The third multiplayer experience launching with Battlefield 2042 is what DICE describes as a “love letter to Battlefield fans.” This one is in development at DICE LA, not DICE’s main offices in Sweden, and will get a full reveal at EA Play Live 2021. All we know at the moment is that DICE LA senior design director Justin Wiebe said that the studio is “bringing some ‘Crazy’ to the Battlefield franchise” and that an official press release described it as “another exciting new game-type for the franchise.” Is it a previously rumored mode that would let players customize servers with maps and weaponry from across the entire Battlefield franchise? We’ll find out next month at EA Play Live.

Of course, there’s one multiplayer mode that seems conspicuously absent from the discussion, and that’s Rush, the mode that launched in Bad Company 2 (or, technically, in the original Bad Company as “Gold Rush”).
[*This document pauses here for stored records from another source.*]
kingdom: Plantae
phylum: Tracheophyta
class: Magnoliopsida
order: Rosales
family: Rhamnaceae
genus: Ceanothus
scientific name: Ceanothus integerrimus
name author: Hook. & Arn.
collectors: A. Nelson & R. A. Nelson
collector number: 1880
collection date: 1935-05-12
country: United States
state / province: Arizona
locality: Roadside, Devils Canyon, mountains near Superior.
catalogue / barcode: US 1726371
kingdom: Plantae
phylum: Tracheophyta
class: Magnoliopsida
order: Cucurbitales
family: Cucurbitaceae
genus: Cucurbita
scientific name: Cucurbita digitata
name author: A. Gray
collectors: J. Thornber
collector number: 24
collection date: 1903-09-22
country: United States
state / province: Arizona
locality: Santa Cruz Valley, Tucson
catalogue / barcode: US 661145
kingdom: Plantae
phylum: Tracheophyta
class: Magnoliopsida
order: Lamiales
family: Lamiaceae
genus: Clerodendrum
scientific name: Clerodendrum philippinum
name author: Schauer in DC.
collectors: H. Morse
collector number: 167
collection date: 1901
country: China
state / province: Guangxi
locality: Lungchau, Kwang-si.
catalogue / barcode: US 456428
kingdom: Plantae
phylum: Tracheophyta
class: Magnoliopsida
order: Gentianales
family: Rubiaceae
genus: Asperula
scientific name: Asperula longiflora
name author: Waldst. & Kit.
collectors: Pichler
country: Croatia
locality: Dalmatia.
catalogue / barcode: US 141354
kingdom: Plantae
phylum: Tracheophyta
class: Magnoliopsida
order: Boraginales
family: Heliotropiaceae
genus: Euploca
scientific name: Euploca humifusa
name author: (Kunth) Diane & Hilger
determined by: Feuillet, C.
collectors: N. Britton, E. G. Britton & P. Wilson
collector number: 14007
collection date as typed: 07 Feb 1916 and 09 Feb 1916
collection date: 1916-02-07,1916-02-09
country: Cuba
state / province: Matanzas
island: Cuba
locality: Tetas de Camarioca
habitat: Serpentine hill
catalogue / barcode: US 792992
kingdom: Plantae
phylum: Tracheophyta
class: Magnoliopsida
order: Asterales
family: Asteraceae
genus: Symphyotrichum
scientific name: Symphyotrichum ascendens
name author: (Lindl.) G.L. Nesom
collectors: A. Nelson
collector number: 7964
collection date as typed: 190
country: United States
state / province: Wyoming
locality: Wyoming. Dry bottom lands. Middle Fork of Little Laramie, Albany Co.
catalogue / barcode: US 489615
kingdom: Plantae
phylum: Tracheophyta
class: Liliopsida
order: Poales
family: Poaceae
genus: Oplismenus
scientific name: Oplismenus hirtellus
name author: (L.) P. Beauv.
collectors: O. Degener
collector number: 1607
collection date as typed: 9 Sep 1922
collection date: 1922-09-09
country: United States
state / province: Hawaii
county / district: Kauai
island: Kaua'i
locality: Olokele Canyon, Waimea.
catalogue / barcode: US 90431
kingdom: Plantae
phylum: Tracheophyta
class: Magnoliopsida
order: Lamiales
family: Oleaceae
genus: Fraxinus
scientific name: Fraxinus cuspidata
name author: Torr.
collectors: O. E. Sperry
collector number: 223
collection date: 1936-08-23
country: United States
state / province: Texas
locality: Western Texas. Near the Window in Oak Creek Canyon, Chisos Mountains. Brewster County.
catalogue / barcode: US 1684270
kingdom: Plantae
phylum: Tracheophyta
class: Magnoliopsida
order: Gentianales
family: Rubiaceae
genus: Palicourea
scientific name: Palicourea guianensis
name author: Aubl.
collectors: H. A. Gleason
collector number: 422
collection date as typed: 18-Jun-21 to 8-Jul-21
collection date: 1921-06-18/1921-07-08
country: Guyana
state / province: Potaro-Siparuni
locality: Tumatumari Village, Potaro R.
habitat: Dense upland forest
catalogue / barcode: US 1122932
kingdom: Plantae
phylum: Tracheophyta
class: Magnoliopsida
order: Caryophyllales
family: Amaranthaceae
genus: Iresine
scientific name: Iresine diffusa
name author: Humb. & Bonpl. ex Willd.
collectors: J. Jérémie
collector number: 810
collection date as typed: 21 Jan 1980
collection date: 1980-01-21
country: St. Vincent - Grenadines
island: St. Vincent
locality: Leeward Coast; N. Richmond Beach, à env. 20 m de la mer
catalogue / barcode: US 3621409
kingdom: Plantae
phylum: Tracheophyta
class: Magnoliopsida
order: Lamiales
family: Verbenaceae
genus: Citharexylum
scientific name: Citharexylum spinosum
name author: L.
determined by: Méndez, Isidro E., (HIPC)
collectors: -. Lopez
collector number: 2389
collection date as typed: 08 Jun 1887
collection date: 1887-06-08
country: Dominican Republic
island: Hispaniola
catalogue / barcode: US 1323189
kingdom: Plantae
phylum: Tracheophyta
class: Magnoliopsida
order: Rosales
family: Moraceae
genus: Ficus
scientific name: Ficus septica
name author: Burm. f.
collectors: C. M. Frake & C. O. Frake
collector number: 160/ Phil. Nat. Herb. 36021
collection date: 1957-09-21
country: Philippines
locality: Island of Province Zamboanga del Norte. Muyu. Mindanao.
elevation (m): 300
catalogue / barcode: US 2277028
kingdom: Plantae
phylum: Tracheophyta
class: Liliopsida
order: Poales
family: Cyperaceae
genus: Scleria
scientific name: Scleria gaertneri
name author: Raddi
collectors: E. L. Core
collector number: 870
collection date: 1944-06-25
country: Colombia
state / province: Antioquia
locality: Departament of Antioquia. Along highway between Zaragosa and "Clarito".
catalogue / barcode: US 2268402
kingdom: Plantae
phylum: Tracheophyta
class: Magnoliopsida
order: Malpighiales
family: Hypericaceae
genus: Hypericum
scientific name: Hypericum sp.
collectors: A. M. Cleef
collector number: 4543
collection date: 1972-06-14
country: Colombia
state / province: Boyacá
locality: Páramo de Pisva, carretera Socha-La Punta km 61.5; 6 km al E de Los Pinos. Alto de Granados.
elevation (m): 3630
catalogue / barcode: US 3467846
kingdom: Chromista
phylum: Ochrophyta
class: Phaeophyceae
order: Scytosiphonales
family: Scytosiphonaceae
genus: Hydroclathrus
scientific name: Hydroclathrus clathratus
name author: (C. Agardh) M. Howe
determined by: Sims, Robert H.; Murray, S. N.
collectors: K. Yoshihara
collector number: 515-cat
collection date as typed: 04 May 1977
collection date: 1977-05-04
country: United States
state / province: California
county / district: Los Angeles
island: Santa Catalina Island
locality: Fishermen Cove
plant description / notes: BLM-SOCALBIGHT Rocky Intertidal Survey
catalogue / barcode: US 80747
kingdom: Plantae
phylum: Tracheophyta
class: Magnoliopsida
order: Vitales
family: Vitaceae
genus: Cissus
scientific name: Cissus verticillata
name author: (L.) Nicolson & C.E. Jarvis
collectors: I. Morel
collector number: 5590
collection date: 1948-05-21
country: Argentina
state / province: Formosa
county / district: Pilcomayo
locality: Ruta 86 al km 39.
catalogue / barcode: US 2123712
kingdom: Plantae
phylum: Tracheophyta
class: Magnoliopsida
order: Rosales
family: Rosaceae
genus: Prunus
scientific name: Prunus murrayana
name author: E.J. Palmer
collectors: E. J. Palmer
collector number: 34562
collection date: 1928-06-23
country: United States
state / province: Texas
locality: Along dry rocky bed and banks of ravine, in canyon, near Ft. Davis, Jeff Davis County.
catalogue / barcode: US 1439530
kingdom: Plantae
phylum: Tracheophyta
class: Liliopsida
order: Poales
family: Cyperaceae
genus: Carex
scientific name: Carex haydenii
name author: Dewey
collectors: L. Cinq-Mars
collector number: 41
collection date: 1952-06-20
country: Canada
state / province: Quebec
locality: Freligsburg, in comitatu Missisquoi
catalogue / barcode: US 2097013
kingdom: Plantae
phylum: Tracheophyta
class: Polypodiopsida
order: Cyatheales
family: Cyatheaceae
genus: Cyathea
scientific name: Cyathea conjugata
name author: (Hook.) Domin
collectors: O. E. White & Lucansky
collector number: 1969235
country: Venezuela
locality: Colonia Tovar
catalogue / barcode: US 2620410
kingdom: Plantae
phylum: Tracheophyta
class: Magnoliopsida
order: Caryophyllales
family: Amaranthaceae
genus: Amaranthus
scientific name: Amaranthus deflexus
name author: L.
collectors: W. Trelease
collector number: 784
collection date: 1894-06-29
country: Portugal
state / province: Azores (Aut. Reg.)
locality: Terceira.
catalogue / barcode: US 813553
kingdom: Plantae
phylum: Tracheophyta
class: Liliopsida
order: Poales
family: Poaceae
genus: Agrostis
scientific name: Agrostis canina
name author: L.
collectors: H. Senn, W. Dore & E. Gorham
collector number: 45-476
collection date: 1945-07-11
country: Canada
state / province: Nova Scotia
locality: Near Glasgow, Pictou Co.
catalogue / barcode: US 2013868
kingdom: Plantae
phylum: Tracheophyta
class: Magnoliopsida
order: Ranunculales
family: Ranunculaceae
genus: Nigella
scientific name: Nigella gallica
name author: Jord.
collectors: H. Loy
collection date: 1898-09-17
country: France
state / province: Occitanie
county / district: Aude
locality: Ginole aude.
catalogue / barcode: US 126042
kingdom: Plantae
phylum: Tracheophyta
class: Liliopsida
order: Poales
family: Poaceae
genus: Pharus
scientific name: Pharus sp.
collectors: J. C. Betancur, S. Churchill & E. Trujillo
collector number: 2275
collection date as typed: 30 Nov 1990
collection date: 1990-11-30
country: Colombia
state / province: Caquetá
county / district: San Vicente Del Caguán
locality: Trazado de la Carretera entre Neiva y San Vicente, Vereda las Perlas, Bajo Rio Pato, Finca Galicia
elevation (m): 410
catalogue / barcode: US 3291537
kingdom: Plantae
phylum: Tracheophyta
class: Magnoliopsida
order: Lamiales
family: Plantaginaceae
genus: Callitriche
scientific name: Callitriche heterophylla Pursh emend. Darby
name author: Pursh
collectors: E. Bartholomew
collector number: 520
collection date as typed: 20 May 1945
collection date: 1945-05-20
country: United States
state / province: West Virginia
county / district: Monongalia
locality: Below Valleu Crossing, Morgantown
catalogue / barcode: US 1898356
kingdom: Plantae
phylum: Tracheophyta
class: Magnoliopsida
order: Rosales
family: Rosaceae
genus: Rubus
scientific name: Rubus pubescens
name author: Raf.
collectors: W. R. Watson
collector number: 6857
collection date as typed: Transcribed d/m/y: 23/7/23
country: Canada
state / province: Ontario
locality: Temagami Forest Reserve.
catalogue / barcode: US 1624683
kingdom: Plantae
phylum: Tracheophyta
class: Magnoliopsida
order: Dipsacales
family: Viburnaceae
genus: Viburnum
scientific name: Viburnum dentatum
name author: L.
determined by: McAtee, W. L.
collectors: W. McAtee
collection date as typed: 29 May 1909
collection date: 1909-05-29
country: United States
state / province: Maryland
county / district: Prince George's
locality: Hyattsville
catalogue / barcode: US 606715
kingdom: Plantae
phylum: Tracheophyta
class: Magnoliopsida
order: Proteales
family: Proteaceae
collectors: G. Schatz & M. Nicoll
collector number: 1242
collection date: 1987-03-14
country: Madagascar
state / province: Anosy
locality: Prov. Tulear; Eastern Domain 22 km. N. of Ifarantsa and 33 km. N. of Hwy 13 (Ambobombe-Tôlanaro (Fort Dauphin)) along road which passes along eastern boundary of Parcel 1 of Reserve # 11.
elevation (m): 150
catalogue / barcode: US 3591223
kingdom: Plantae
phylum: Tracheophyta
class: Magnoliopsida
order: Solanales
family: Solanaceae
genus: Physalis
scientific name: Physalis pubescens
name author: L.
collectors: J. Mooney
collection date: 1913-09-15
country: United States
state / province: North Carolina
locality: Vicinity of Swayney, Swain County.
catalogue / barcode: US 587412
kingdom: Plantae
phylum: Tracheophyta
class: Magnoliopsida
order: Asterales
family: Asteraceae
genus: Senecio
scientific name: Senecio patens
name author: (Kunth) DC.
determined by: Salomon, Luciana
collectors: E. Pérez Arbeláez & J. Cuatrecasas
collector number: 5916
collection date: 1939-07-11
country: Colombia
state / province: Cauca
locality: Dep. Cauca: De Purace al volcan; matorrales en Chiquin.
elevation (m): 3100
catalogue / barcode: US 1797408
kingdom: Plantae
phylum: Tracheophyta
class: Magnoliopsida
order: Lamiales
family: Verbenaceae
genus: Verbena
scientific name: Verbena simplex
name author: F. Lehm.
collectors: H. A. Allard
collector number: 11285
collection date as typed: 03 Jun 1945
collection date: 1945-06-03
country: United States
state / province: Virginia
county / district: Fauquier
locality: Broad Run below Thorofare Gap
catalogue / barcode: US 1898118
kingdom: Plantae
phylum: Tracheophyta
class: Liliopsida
When asked whether Rush was going to return in 2042, DICE only said that it couldn’t talk about its plans for other modes at the moment. Conquest and Breakthrough are certainly recent Battlefields’ most popular modes, but smaller modes like Rush and Frontlines definitely have their fair share of fans, so hopefully DICE hasn’t forgotten about them.

The other thing that DICE didn’t mention is a single-player story mode, and that’s because Battlefield 2042 doesn’t have a campaign. Instead, the game’s overarching story will unfold in much more vague narrative moments inside the game’s multiplayer experience. These moments will probably come in the form of new Specialist trailers, in-game text, and the like, but not in story-driven gameplay experiences.

Battlefield 2042 is set to launch on October 22nd for Xbox Series X/S, PlayStation 5, Xbox One, PlayStation 4, and PC.